PROMPT – Among the lines below, how many carry the string "conditions"? Reply with a number and nothing else.

MATERIAL PROVIDED –
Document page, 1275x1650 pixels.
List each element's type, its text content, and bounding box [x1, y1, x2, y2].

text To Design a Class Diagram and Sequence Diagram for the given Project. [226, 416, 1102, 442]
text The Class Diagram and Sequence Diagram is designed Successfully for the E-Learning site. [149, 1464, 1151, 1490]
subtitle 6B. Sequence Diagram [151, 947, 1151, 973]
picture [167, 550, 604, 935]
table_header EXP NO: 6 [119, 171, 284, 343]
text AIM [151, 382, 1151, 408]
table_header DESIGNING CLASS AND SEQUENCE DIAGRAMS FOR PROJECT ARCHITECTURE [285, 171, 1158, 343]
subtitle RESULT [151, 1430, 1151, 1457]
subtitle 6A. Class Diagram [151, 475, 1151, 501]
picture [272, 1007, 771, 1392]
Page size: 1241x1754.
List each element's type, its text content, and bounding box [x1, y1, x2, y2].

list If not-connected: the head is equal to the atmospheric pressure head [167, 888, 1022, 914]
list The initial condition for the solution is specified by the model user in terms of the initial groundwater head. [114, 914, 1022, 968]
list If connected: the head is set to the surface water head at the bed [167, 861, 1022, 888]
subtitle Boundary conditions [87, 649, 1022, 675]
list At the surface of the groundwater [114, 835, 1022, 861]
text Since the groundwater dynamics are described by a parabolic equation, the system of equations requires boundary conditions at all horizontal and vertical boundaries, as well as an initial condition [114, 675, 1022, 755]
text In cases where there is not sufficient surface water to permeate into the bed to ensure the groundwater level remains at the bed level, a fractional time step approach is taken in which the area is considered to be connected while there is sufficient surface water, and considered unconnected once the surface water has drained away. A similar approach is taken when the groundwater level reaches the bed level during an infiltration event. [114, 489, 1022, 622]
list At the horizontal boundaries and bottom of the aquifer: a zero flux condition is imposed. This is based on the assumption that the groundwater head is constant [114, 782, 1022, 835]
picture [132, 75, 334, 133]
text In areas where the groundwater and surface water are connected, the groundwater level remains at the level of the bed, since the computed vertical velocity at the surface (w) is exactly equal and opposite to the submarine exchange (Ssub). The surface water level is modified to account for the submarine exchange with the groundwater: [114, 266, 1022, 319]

EXPECTED ANSWER – 2